Yes, and no.
US currency is always valid for payment of debts in the United States.
If a person already owes someone a sum of money, and US currency is refused, the debt may be cancelled.
An offer to pay the debt by legal tender would have been refused. In a court of law, the person refusing the money would have to justify it.
However, in a transaction involving personal services or to exchange for goods of any type, the person providing the goods and services can specify the valid forms of payment. That would be written or verbal contracts, and they don't have to accept US Currency. They can state any form of payment that does not violate discrimination laws.
Let's say someone is selling a car. They can state "I only accept gold or silver coins".
You can offer a suitcase full of cash, and they don't have to accept it in exchange for the car.
Outside the US, the US Government has no authority, people do not have to accept US currency.
There are 164 currencies around the world and 195 countries, so some countries can use currency of another.
Bonaire, an island municipality of the Netherlands, lies off Venezuela’s coast in the southern Caribbean. They use US Dollars as official currency.
Also, other non-USA islands and independent countries shown here also use US Dollars as currency.

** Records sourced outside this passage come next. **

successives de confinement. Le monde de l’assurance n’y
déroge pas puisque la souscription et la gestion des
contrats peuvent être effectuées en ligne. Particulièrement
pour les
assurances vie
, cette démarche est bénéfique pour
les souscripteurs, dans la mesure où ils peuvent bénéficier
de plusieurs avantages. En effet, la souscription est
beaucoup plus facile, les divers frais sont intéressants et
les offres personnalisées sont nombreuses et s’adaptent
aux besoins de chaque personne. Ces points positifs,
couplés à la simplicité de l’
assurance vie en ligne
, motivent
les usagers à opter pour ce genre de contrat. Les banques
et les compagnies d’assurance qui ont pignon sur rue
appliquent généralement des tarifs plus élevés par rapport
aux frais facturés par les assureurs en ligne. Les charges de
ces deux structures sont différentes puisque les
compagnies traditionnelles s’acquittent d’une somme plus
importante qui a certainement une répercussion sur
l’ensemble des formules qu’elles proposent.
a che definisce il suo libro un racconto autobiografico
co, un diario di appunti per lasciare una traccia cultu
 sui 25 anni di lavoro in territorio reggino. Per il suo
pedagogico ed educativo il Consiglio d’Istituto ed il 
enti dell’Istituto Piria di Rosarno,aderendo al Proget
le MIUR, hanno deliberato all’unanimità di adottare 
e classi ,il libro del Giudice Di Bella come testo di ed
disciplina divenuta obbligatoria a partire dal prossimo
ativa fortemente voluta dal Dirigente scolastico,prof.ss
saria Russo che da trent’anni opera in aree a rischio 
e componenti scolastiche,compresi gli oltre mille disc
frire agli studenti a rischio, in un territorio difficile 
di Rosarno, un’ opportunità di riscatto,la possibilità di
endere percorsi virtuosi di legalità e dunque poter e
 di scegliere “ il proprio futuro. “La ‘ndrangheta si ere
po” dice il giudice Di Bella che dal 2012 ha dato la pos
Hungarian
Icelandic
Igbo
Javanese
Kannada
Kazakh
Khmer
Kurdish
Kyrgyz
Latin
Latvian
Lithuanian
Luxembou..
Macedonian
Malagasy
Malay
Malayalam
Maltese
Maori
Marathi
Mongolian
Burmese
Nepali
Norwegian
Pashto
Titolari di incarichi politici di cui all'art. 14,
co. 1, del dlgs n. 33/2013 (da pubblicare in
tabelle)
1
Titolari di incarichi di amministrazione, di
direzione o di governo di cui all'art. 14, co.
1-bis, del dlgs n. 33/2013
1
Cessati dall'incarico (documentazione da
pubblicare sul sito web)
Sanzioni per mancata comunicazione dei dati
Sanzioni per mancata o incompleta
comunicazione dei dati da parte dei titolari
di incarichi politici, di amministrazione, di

British Indian Ocean Territory (UK), British Virgin Islands (UK), Caribbean Netherlands (Netherlands), Ecuador, El Salvador, Marshall Islands, Micronesia, Palau, Panama, Saba (Netherlands), Sint Eustatius (Netherlands), Timor-Leste, Turks and Caicos Islands (UK), Zimbabwe
Add: Many people and businesses around the world accept US currency at an exchange rate of their choice you both agree upon.
If the example and wording is read carefully, there is a difference of settle a debt versus a transaction contract.

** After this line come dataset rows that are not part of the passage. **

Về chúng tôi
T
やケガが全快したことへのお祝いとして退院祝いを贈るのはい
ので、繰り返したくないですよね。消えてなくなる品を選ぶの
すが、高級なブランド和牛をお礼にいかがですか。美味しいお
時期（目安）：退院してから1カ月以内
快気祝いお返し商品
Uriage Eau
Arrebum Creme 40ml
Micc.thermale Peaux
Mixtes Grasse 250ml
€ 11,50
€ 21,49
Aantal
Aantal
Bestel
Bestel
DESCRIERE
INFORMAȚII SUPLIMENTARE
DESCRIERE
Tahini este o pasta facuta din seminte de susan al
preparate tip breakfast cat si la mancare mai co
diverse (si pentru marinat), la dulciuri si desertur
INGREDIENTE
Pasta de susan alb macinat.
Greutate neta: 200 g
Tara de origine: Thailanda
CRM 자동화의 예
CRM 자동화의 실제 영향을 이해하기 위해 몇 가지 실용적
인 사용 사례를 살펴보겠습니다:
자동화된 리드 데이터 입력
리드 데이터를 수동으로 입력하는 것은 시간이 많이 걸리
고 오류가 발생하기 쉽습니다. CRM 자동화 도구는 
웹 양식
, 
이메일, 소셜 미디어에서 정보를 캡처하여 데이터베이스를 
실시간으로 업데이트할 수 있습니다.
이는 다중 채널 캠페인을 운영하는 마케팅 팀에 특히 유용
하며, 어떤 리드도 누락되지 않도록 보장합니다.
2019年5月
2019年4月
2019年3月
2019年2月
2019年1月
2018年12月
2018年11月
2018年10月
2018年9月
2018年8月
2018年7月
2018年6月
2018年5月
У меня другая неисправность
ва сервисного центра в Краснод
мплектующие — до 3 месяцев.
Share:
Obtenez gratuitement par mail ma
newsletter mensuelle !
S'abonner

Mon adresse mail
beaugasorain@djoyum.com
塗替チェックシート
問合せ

I very carefully crafted the difference. Already owes versus a new transaction.
A person does NOT have to accept money as payment for goods and services.
If the goods and services created a debt, with no pre-arranged contract of payment method, THEN the debt is settled with cash.
< If a person already owes someone a sum of money, and US currency is refused, the debt may be cancelled. >
That's simply not correct.
From the US Treasury site
I thought that United States currency was legal tender for all debts. Some businesses or governmental agencies say that they will only accept checks, money orders or credit cards as payment, and others will only accept currency notes in denominations of $20 or smaller. Isn't this illegal?
The pertinent portion of law that applies to your question is the Coinage Act of 1965, specifically Section 31 U.S.C. 5103, entitled "Legal tender," which states: "United States coins and currency (including Federal reserve notes and circulating notes of Federal reserve banks and national banks) are legal tender for all debts, public charges, taxes, and dues."
This statute means that all United States money as identified above are a valid and legal offer of payment for debts when tendered to a creditor. There is, however, no Federal statute mandating that a private business, a person or an organization must accept currency or coins as for payment for goods and/or services. Private businesses are free to develop their own policies on whether or not to accept cash unless there is a State law which says otherwise. For example, a bus line may prohibit payment of fares in pennies or dollar bills. In addition, movie theaters, convenience stores and gas stations may refuse to accept large denomination currency (usually notes above $20) as a matter of policy.
Yes, you can refuse to accept US dollars. As long as you aren't using this as a pretext for illegal discrimination (only white people can pay with dollars) or violating other laws (like asking for payment in sex), you can ask for payment in goods or money or whatever you want.